+++ Testo fornito

Sentenza di Cassazione Penale Sez. 2 Num. 20209 Anno 2025
Penale Sent. Sez. 2 Num. 20209 Anno 2025
Presidente: COGNOME
Relatore: COGNOME
Data Udienza: 24/04/2025
SENTENZA
sul ricorso proposto da:
COGNOME NOME nato a ROMA il 31/08/1970
avverso l’ordinanza del 19/02/2025 del TRIB. LIBERTA’ di ROMA udita la relazione svolta dal Consigliere NOME COGNOME
lette le conclusioni scritte del Pubblico ministero, nella persona del Sostituto Procuratore generale NOME COGNOME che ha chiesto dichiararsi l’inammissibilità del ricorso;
RITENUTO IN FATTO
Con l’ordinanza in epigrafe, il Tribunale di Roma, in sede di riesame di provvedimenti impositivi di misure cautelari personali, in parziale riforma dell’ordinanza del medesimo Tribunale, emessa il 3 febbraio 2025, ha sostituito la misura degli arresti domiciliari in origine applicata con quelle del divieto di dimora e dell’obbligo di presentazione alla polizia giudiziaria.
Il ricorrente è indagato in relazione al reato di tentata truffa aggravata nei confronti di persona anziana, commesso in concorso con COGNOME NOME inducendo la vittima, con artifici e raggiri e prospettandole il rischio di un pericol
immaginario, a consegnare loro una somma di danaro, senza riuscirvi a causa dell’intervento dei carabinieri.
Il Tribunale ha escluso la sussistenza della circostanza aggravante di cui all’art. 61, primo comma, n. 5 cod.pen.
Ricorre per cassazione NOME COGNOME, deducendo:
vizio della motivazione in ordine alla ritenuta sussistenza di gravi indizi di colpevolezza.
Il Tribunale non avrebbe tenuto conto delle argomentazioni contenute nei motivi aggiunti, siccome volte a mettere in evidenza che gli artifici e raggiri posti in essere nei confronti della vittima, non sarebbero stati opera del ricorrente e della coindagata ma di un ignoto interlocutore telefonico che aveva chiamato l’anziana signora chiedendole denaro per un fantomatico malessere della di lei figlia.
Non sarebbero state tenute in debito conto le giustificazioni fornite dal ricorrente in relazione alle ragioni della sua presenza presso l’abitazione della persona offesa all’atto dell’intervento dei carabinieri, dovuta ad un incarico avuto da una agenzia di servizi, finalizzato ad effettuare una riparazione presso la casa della vittima, essendo egli un fabbro.

++++++

**Elenco dei compiti**
A – Secondo la sentenza, con quali misure il Tribunale di Roma ha sostituito gli arresti domiciliari applicati in origine?
B – Sostituisci "carabinieri" con "agenti di polizia" nel passo della sentenza che comincia da "Il ricorrente è" e finisce con "n. 5 cod.pen.", poi riscrivi quel passo.
C – Prosegui la sentenza a partire dalla sua ultima frase.
Il materiale riportato di seguito è separato dalla sentenza.

+++ Contenuto del dataset

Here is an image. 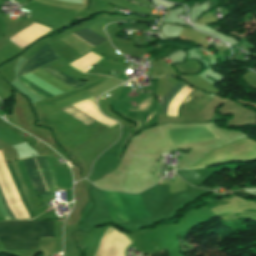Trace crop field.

++++++

**Risposte agli esercizi**
A – Con il divieto di dimora e l'obbligo di presentazione alla polizia giudiziaria.

B –
Il ricorrente è indagato in relazione al reato di tentata truffa aggravata nei confronti di persona anziana, commesso in concorso con COGNOME NOME inducendo la vittima, con artifici e raggiri e prospettandole il rischio di un pericol
immaginario, a consegnare loro una somma di danaro, senza riuscirvi a causa dell’intervento dei agenti di polizia.
Il Tribunale ha escluso la sussistenza della circostanza aggravante di cui all’art. 61, primo comma, n. 5 cod.pen.

C –
Inoltre, il ricorrente, introducendosi presso l’abitazione della persona offesa in compagnia della di lei figlia nel frattempo sopraggiunta, aveva manifestato totale assenza di malizia, circostanza incompatibile con il fatto di essere stato lui l’autore della telefonata precedente;
2) violazione di legge e vizio di motivazione in ordine alla sussistenza di artifici e raggiri, tenuto conto che la persona offesa aveva immediatamente scoperto l’inganno, reagendovi prontamente attraverso l’immediata interlocuzione con la figlia, sicché in astratto non sussisterebbe l’elemento oggettivo del reato;
3) vizio della motivazione in ordine al ritenuto pericolo di reiterazione del reato, dal momento che l’indagata COGNOME non annovera precedenti penali, mentre il ricorrente sarebbe munito di attività lavorativa.
Ci si duole, altresì, della mancanza di motivazione quanto al cumulo delle due misure cautelari, che si ritiene non essere adeguato al caso concreto.
CONSIDERATO IN DIRITTO
Il ricorso è inammissibile perché proposto con motivi manifestamente infondati.
In ordine al primo motivo, il ricorrente articola argomentazioni che non intaccano la logicità della motivazione dell’ordinanza impugnata in punto di sussistenza dei gravi indizi di colpevolezza.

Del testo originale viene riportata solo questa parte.